Dear all,

I wanted to use automatic mixed precision to train my model.

The output of my model is a weighted average of the output of several components, `Y= w1y1 + w2y2 + ... + wkyk`

,

where `y1,...yk`

is the output of each component **after applying the sigmoid function** (like a weighted averaged ensemble).

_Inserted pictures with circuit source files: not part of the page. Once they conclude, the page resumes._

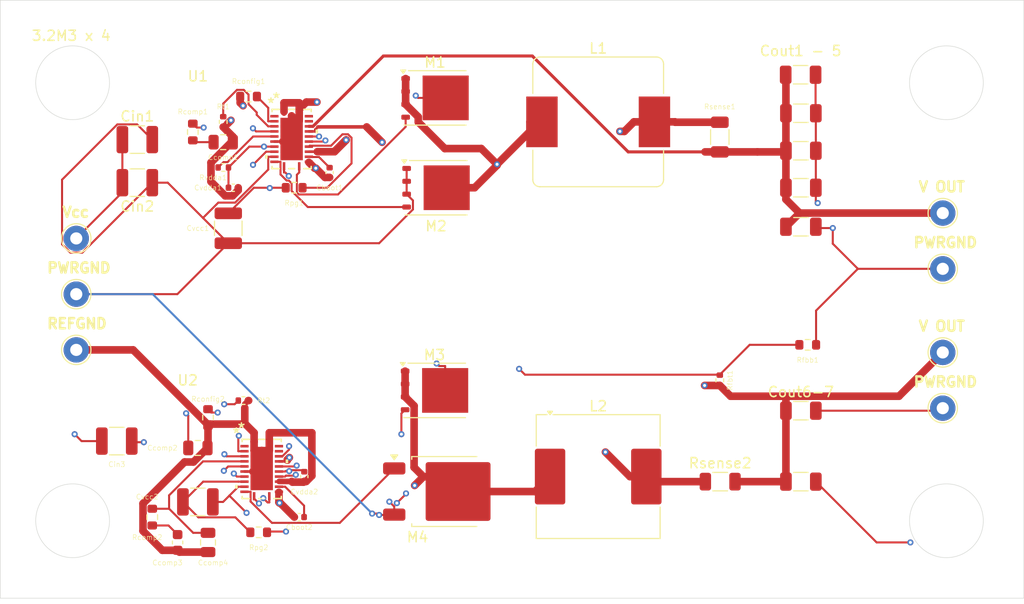
<source format=kicad_pcb>
(kicad_pcb
	(version 20241229)
	(generator "pcbnew")
	(generator_version "9.0")
	(general
		(thickness 1.6)
		(legacy_teardrops no)
	)
	(paper "A4")
	(layers
		(0 "F.Cu" signal)
		(4 "In1.Cu" signal)
		(6 "In2.Cu" signal)
		(2 "B.Cu" signal)
		(9 "F.Adhes" user "F.Adhesive")
		(11 "B.Adhes" user "B.Adhesive")
		(13 "F.Paste" user)
		(15 "B.Paste" user)
		(5 "F.SilkS" user "F.Silkscreen")
		(7 "B.SilkS" user "B.Silkscreen")
		(1 "F.Mask" user)
		(3 "B.Mask" user)
		(17 "Dwgs.User" user "User.Drawings")
		(19 "Cmts.User" user "User.Comments")
		(21 "Eco1.User" user "User.Eco1")
		(23 "Eco2.User" user "User.Eco2")
		(25 "Edge.Cuts" user)
		(27 "Margin" user)
		(31 "F.CrtYd" user "F.Courtyard")
		(29 "B.CrtYd" user "B.Courtyard")
		(35 "F.Fab" user)
		(33 "B.Fab" user)
	)
	(setup
		(stackup
			(layer "F.SilkS"
				(type "Top Silk Screen")
			)
			(layer "F.Paste"
				(type "Top Solder Paste")
			)
			(layer "F.Mask"
				(type "Top Solder Mask")
				(thickness 0.01)
			)
			(layer "F.Cu"
				(type "copper")
				(thickness 0.035)
			)
			(layer "dielectric 1"
				(type "prepreg")
				(thickness 0.1)
				(material "FR4")
				(epsilon_r 4.5)
				(loss_tangent 0.02)
			)
			(layer "In1.Cu"
				(type "copper")
				(thickness 0.035)
			)
			(layer "dielectric 2"
				(type "core")
				(thickness 1.24)
				(material "FR4")
				(epsilon_r 4.5)
				(loss_tangent 0.02)
			)
			(layer "In2.Cu"
				(type "copper")
				(thickness 0.035)
			)
			(layer "dielectric 3"
				(type "prepreg")
				(thickness 0.1)
				(material "FR4")
				(epsilon_r 4.5)
				(loss_tangent 0.02)
			)
			(layer "B.Cu"
				(type "copper")
				(thickness 0.035)
			)
			(layer "B.Mask"
				(type "Bottom Solder Mask")
				(thickness 0.01)
			)
			(layer "B.Paste"
				(type "Bottom Solder Paste")
			)
			(layer "B.SilkS"
				(type "Bottom Silk Screen")
			)
			(copper_finish "None")
			(dielectric_constraints no)
		)
		(pad_to_mask_clearance 0)
		(allow_soldermask_bridges_in_footprints no)
		(tenting front back)
		(pcbplotparams
			(layerselection 0x00000000_00000000_55555555_5755f5ff)
			(plot_on_all_layers_selection 0x00000000_00000000_00000000_00000000)
			(disableapertmacros no)
			(usegerberextensions no)
			(usegerberattributes yes)
			(usegerberadvancedattributes yes)
			(creategerberjobfile yes)
			(dashed_line_dash_ratio 12.000000)
			(dashed_line_gap_ratio 3.000000)
			(svgprecision 4)
			(plotframeref no)
			(mode 1)
			(useauxorigin no)
			(hpglpennumber 1)
			(hpglpenspeed 20)
			(hpglpendiameter 15.000000)
			(pdf_front_fp_property_popups yes)
			(pdf_back_fp_property_popups yes)
			(pdf_metadata yes)
			(pdf_single_document no)
			(dxfpolygonmode yes)
			(dxfimperialunits yes)
			(dxfusepcbnewfont yes)
			(psnegative no)
			(psa4output no)
			(plot_black_and_white yes)
			(sketchpadsonfab no)
			(plotpadnumbers no)
			(hidednponfab no)
			(sketchdnponfab yes)
			(crossoutdnponfab yes)
			(subtractmaskfromsilk no)
			(outputformat 1)
			(mirror no)
			(drillshape 1)
			(scaleselection 1)
			(outputdirectory "")
		)
	)
	(net 0 "")
	(net 1 "Net-(U1-CBOOT)")
	(net 2 "Net-(M2-D)")
	(net 3 "Net-(M4-D)")
	(net 4 "Net-(U2-CBOOT)")
	(net 5 "GNDREF")
	(net 6 "Net-(Ccomp1-Pad1)")
	(net 7 "Net-(U1-EXTCOMP)")
	(net 8 "Net-(Ccomp3-Pad2)")
	(net 9 "Net-(U2-EXTCOMP)")
	(net 10 "GNDPWR")
	(net 11 "VCC")
	(net 12 "Net-(Con2-Pin_1)")
	(net 13 "Net-(Con3-Pin_1)")
	(net 14 "Net-(U1-VCC)")
	(net 15 "Net-(U2-VCC)")
	(net 16 "Net-(U1-PFM{slash}SYNC)")
	(net 17 "Net-(U2-PFM{slash}SYNC)")
	(net 18 "Net-(U1-ISNS+)")
	(net 19 "Net-(U2-ISNS+)")
	(net 20 "Net-(M1-G)")
	(net 21 "Net-(M2-G)")
	(net 22 "Net-(M3-G)")
	(net 23 "Net-(M4-G)")
	(net 24 "Net-(U1-CNFG)")
	(net 25 "Net-(U2-CNFG)")
	(net 26 "Net-(U2-FB)")
	(net 27 "Net-(U1-PG{slash}SYNCOUT)")
	(net 28 "Net-(U2-PG{slash}SYNCOUT)")
	(net 29 "Net-(U1-RT)")
	(net 30 "Net-(U2-RT)")
	(net 31 "Net-(U1-FB)")
	(net 32 "unconnected-(U2-AEFVDDA-Pad22)")
	(net 33 "unconnected-(U2-SEN-Pad23)")
	(net 34 "unconnected-(U2-INJ-Pad2)")
	(net 35 "unconnected-(U1-INJ-Pad2)")
	(net 36 "unconnected-(U1-AEFVDDA-Pad22)")
	(net 37 "unconnected-(U1-SEN-Pad23)")
	(footprint "Resistor_SMD:R_0402_1005Metric" (layer "F.Cu") (at 110.5 56 90))
	(footprint "Resistor_SMD:R_0603_1608Metric" (layer "F.Cu") (at 65 71))
	(footprint "Capacitor_SMD:C_0402_1005Metric" (layer "F.Cu") (at 69.5 65.5 -90))
	(footprint "Capacitor_SMD:C_0402_1005Metric" (layer "F.Cu") (at 69 69.5 180))
	(footprint "Resistor_SMD:R_0402_1005Metric" (layer "F.Cu") (at 63.5 58 180))
	(footprint "Capacitor_SMD:C_0805_2012Metric" (layer "F.Cu") (at 60 72 90))
	(footprint "Capacitor_SMD:C_1210_3225Metric" (layer "F.Cu") (at 51 62 180))
	(footprint "Resistor_SMD:R_0603_1608Metric" (layer "F.Cu") (at 119.175 52.5))
	(footprint "Wire Holes:Vout Holed" (layer "F.Cu") (at 132.5 39.5))
	(footprint "Resistor_SMD:R_0603_1608Metric" (layer "F.Cu") (at 60 59.675 90))
	(footprint "Resistor_SMD:R_0603_1608Metric" (layer "F.Cu") (at 68.5 37))
	(footprint "Package_TO_SOT_SMD:TO-252-2" (layer "F.Cu") (at 83.415 66.975))
	(footprint "Capacitor_SMD:C_1206_3216Metric" (layer "F.Cu") (at 118.5 66))
	(footprint "Resistor_SMD:R_0603_1608Metric" (layer "F.Cu") (at 54.5 69.5 90))
	(footprint "Package_TO_SOT_SMD:TDSON-8-1" (layer "F.Cu") (at 82.4 28.135))
	(footprint "Resistor_SMD:R_1206_3216Metric" (layer "F.Cu") (at 110.5 32 -90))
	(footprint "Inductor_SMD:L_Coilcraft_MSS1210-XXX" (layer "F.Cu") (at 98.5 65.5))
	(footprint "Resistor_SMD:R_0603_1608Metric" (layer "F.Cu") (at 58.5 31.5 90))
	(footprint "Capacitor_SMD:C_0805_2012Metric" (layer "F.Cu") (at 61.5 32.5))
	(footprint "Capacitor_SMD:C_1210_3225Metric" (layer "F.Cu") (at 53.025 32.25))
	(footprint "Capacitor_SMD:C_1206_3216Metric" (layer "F.Cu") (at 118.5 29.65))
	(footprint "Resistor_SMD:R_0603_1608Metric" (layer "F.Cu") (at 64 28))
	(footprint "Capacitor_SMD:C_0805_2012Metric" (layer "F.Cu") (at 59 62.675))
	(footprint "Resistor_SMD:R_0402_1005Metric" (layer "F.Cu") (at 61.51 35))
	(footprint "Wire Holes:Vin Holes" (layer "F.Cu") (at 47 42))
	(footprint "Wire Holes:Vout Holed" (layer "F.Cu") (at 132.5 53.25))
	(footprint "Inductor_SMD:L_Bourns_SRP1245A" (layer "F.Cu") (at 98.5 30.5))
	(footprint "Capacitor_SMD:C_1206_3216Metric" (layer "F.Cu") (at 118.5 59))
	(footprint "Capacitor_SMD:C_1206_3216Metric" (layer "F.Cu") (at 118.5 33.35))
	(footprint "Capacitor_SMD:C_1206_3216Metric" (layer "F.Cu") (at 118.5 37))
	(footprint "Resistor_SMD:R_0402_1005Metric" (layer "F.Cu") (at 61.5 30.5 90))
	(footprint "LM5149:VQFN24_RGY_TEX" (layer "F.Cu") (at 68.25 32.1924))
	(footprint "Package_TO_SOT_SMD:TDSON-8-1" (layer "F.Cu") (at 82.5 37))
	(footprint "LM5149:VQFN24_RGY_TEX" (layer "F.Cu") (at 65.2982 64.75))
	(footprint "Resistor_SMD:R_1206_3216Metric" (layer "F.Cu") (at 110.5375 66))
	(footprint "Capacitor_SMD:C_0603_1608Metric" (layer "F.Cu") (at 57 72 90))
	(footprint "Capacitor_SMD:C_1210_3225Metric" (layer "F.Cu") (at 53.025 36.5))
	(footprint "Capacitor_SMD:C_0402_1005Metric" (layer "F.Cu") (at 62.5 37))
	(footprint "Capacitor_SMD:C_1210_3225Metric" (layer "F.Cu") (at 62 41 -90))
	(footprint "Capacitor_SMD:C_1206_3216Metric" (layer "F.Cu") (at 118.5 40.85))
	(footprint "Capacitor_SMD:C_1206_3216Metric" (layer "F.Cu") (at 118.475 25.85))
	(footprint "Package_TO_SOT_SMD:TDSON-8-1" (layer "F.Cu") (at 82.35 57))
	(footprint "Capacitor_SMD:C_1210_3225Metric" (layer "F.Cu") (at 59 68))
	(footprint "Capacitor_SMD:C_0402_1005Metric" (layer "F.Cu") (at 72 35.5 -90))
	(gr_circle
		(center 46.640055 26.640055)
		(end 50.140055 25.640055)
		(stroke
			(width 0.05)
			(type solid)
		)
		(fill no)
		(layer "Edge.Cuts")
		(uuid "269b92e4-be10-4e81-b5e4-41416595ecd6")
	)
	(gr_circle
		(center 132.859945 69.859945)
		(end 136.359945 68.859945)
		(stroke
			(width 0.05)
			(type solid)
		)
		(fill no)
		(layer "Edge.Cuts")
		(uuid "2cd2d80d-571e-47a9-895a-4488d8799c24")
	)
	(gr_rect
		(start 39.5 18.5)
		(end 140.5 77.5)
		(stroke
			(width 0.05)
			(type default)
		)
		(fill no)
		(layer "Edge.Cuts")
		(uuid "3fc88fc6-28a9-4466-b810-8e9d3551dee1")
	)
	(gr_circle
		(center 46.640055 69.859945)
		(end 50.140055 68.859945)
		(stroke
			(width 0.05)
			(type solid)
		)
		(fill no)
		(layer "Edge.Cuts")
		(uuid "a43ff3f3-c4dd-4925-8a08-330d884309d3")
	)
	(gr_circle
		(center 132.859945 26.640055)
		(end 136.359945 25.640055)
		(stroke
			(width 0.05)
			(type solid)
		)
		(fill no)
		(layer "Edge.Cuts")
		(uuid "f0b31945-19ac-4a99-bda2-1cb6b332fb61")
	)
	(gr_text "3.2M3 x 4"
		(at 46.5 22 0)
		(layer "F.SilkS")
		(uuid "4f373530-d7ec-4283-96c1-376816c50634")
		(effects
			(font
				(size 1 1)
				(thickness 0.15)
			)
		)
	)
	(segment
		(start 69.9785 33.9691)
		(end 70.9491 33.9691)
		(width 0.2)
		(layer "F.Cu")
		(net 1)
		(uuid "7eed84d2-0a45-437f-956c-720168c7c6cb")
	)
	(segment
		(start 69.9518 33.9424)
		(end 69.9785 33.9691)
		(width 0.2)
		(layer "F.Cu")
		(net 1)
		(uuid "d2a3a2f8-8ce9-4c88-89ce-674f3f64b9e9")
	)
	(segment
		(start 70.9491 33.9691)
		(end 72 35.02)
		(width 0.2)
		(layer "F.Cu")
		(net 1)
		(uuid "fea0aedc-b705-4452-9135-4f53b60b87aa")
	)
	(segment
		(start 79.5 27.5)
		(end 79.5 28.77)
		(width 0.75)
		(layer "F.Cu")
		(net 2)
		(uuid "124c0648-427c-4863-94b4-4c845bf3f899")
	)
	(segment
		(start 86.9671 33.1348)
		(end 88.5198 34.6875)
		(width 0.75)
		(layer "F.Cu")
		(net 2)
		(uuid "20abcb06-cfc8-4a73-8711-8c82eaeca5d0")
	)
	(segment
		(start 83.55 37)
		(end 86.3 37)
		(width 0.75)
		(layer "F.Cu")
		(net 2)
		(uuid "2343e6d1-d4d6-432a-adf1-4e341064aa89")
	)
	(segment
		(start 91.7752 31.4321)
		(end 91.7752 30.5)
		(width 0.75)
		(layer "F.Cu")
		(net 2)
		(uuid "24ab23b6-cb96-44d2-b6c1-627cf48509d1")
	)
	(segment
		(start 88.5198 34.6875)
		(end 91.7752 31.4321)
		(width 0.75)
		(layer "F.Cu")
		(net 2)
		(uuid "368f5b48-f3de-4b71-958c-58ac85c8a790")
	)
	(segment
		(start 83.3642 33.1348)
		(end 86.9671 33.1348)
		(width 0.75)
		(layer "F.Cu")
		(net 2)
		(uuid "59076287-719f-4499-b069-62f13b0b72ae")
	)
	(segment
		(start 80.7458 30.5164)
		(end 83.3642 33.1348)
		(width 0.75)
		(layer "F.Cu")
		(net 2)
		(uuid "5e6bf6
... [79285 chars truncated]
</source>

For this reason, I cannot use BCEWithLogitsLoss since simply taking the sigmoid of Y is not equivalent to the weighted average of the sigmoid outputs.

Any suggestions?

Many thanks!

From the docs:

The backward passes of `torch.nn.functional.binary_cross_entropy()`

(and `torch.nn.BCELoss`

, which wraps it) can produce gradients that aren’t representable in `float16`

. In autocast-enabled regions, the forward input may be `float16`

, which means the backward gradient must be representable in `float16`

(autocasting `float16`

forward inputs to `float32`

doesn’t help, because that cast must be reversed in backward). Therefore, `binary_cross_entropy`

and `BCELoss`

raise an error in autocast-enabled regions.

Assuming you can guarantee the numerical stability, remove the loss calculation (and maybe the weighting operations beforehand) from the `autocast`

region to use `float32`

for them.

1 Like

Sounds good. Will give it a try. Thank you!